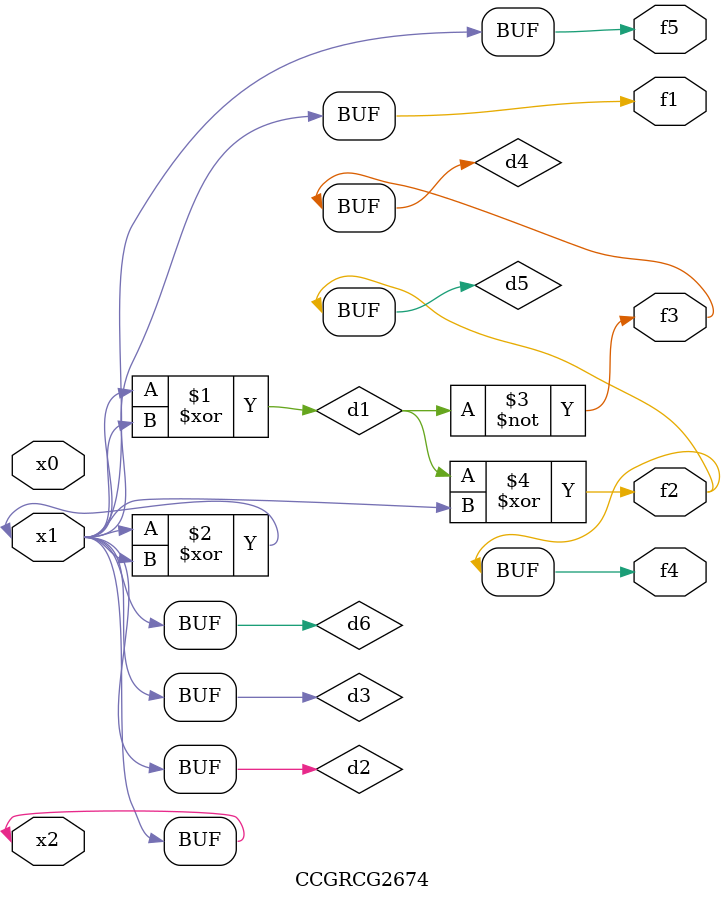
<source format=v>
module CCGRCG2674(
	input x0, x1, x2,
	output f1, f2, f3, f4, f5
);

	wire d1, d2, d3, d4, d5, d6;

	xor (d1, x1, x2);
	buf (d2, x1, x2);
	xor (d3, x1, x2);
	nor (d4, d1);
	xor (d5, d1, d2);
	buf (d6, d2, d3);
	assign f1 = d6;
	assign f2 = d5;
	assign f3 = d4;
	assign f4 = d5;
	assign f5 = d6;
endmodule

</source>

· · · · · · ·

*Required work*:
Please filter the data down to the lines containing the word "assign".

*Response below*:
	assign f1 = d6;
	assign f2 = d5;
	assign f3 = d4;
	assign f4 = d5;
	assign f5 = d6;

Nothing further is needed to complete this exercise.